§ 本文

- - - -

2.時間軸に沿っての整合と時間軸断面での整合

 「倫=理」においては,すでに述べたように,「理」の一貫性〔以下では「整合(性)」と表現することもある〕の追求が本質である.それについて,私は,時間軸に沿っての整合と時間軸断面での整合に分けて議論するのが有用であると考えている.両者はしばしば両立しないことがあるからである.たとえば,ある時間軸断面においてはリソースを消費し尽くしたいのだが,時間軸に沿っての整合を考慮すれば押さえなければならないといった事態が発生する.

 時間軸断面での整合の追求は,人間であっても組織であっても,その場その場のいわば生命活動の基本に関わる.一方,時間軸に沿っての整合の追求は,人間でいえば,生命体の維持とともに,その「人柄」といったものに関わるものである.

 竹中治夫はかつて,企業経営に関し,時間軸断面での整合を図るのがミドルマネージメントの役割〔管理〕であり,時間軸に沿っての整合を図るのがトップマネージメントの役割〔経営〕であると指摘した[6].これは,時間軸に沿っての整合と時間軸断面での整合の違いを考察する上で極めて示唆的であると思われる.

 この観点において,私が以前から気になっているのは,日本人および日本社会は,時間軸断面での整合の追求には概して必死となるが,時間軸に沿っての整合の追求はなおざりにされがちであるという事実である.私はもちろん,日本社会の特徴を議論できるほど他国の事情に通じているわけではない.しかし,私のこの指摘は,少なくともアジア近隣諸国(韓国,朝鮮,中国,など)や西欧・北米大陸の諸国家と比較した場合,明らかなことのように思われる.私はこの事態を極めて反「倫=理」的であると考えている.これによってまさに,日本は「国柄」を損ねているのである.

 日本社会はこれまで,大小の変化に直面したとき,それまでの行きがかりをあっさりと《水に流し》,新しい事態に対処していくのが通例であったようにみえる.近い過去での大きな変化の場合に着目してみると,先ずは明治維新があろう.ここでは,「鎖国攘夷」から「開国開化」に変わっている.あるいは,先頃の敗戦においては,それまでの「鬼畜米英打倒」から,民主主義の宗主国である米国に学び国を守っていただくという方針に転身した.このようなことは,社会における主役が変わったということであるなら,他からも理解可能であろう.わかりにくいのは,内部的に派閥抗争はあったにせよ,継続した支配階層の人々による豹変であったという点である.

- - - -

(データの行)

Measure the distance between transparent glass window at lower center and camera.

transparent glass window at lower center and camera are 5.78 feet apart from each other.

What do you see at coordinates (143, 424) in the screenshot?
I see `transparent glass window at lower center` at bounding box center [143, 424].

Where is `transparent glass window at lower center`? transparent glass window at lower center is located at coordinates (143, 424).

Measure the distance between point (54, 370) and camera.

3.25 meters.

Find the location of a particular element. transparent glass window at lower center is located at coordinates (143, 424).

- - - -

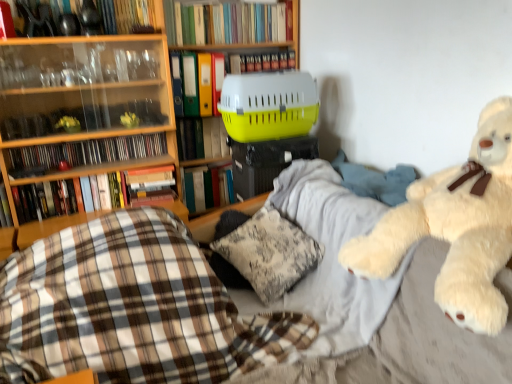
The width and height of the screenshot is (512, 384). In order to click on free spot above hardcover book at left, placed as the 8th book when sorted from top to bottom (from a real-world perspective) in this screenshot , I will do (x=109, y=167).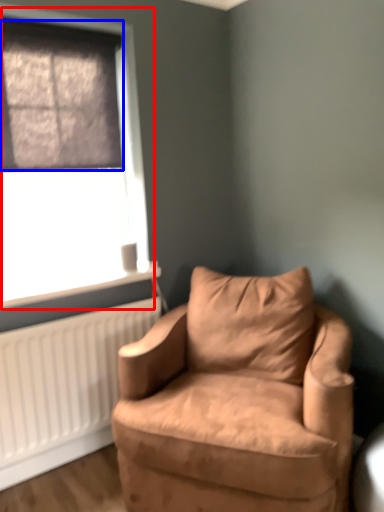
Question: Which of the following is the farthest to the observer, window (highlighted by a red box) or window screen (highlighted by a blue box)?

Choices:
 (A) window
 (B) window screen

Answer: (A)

- - - -

§ 取り組む課題
[a] 本文によると、竹中治夫は時間軸に沿っての整合を図るのを誰の役割だと指摘したか。
[b] 本文の一部をそのまま写し直すこと。「日本社会はこれまで,大小の変」を含む語句から書き始め、「豹変であったという点である.」の後で止める。
本文だけを根拠にして答えること。

§ 課題ごとの解答
[a] トップマネージメントの役割〔経営〕である。

[b]
日本社会はこれまで,大小の変化に直面したとき,それまでの行きがかりをあっさりと《水に流し》,新しい事態に対処していくのが通例であったようにみえる.近い過去での大きな変化の場合に着目してみると,先ずは明治維新があろう.ここでは,「鎖国攘夷」から「開国開化」に変わっている.あるいは,先頃の敗戦においては,それまでの「鬼畜米英打倒」から,民主主義の宗主国である米国に学び国を守っていただくという方針に転身した.このようなことは,社会における主役が変わったということであるなら,他からも理解可能であろう.わかりにくいのは,内部的に派閥抗争はあったにせよ,継続した支配階層の人々による豹変であったという点である.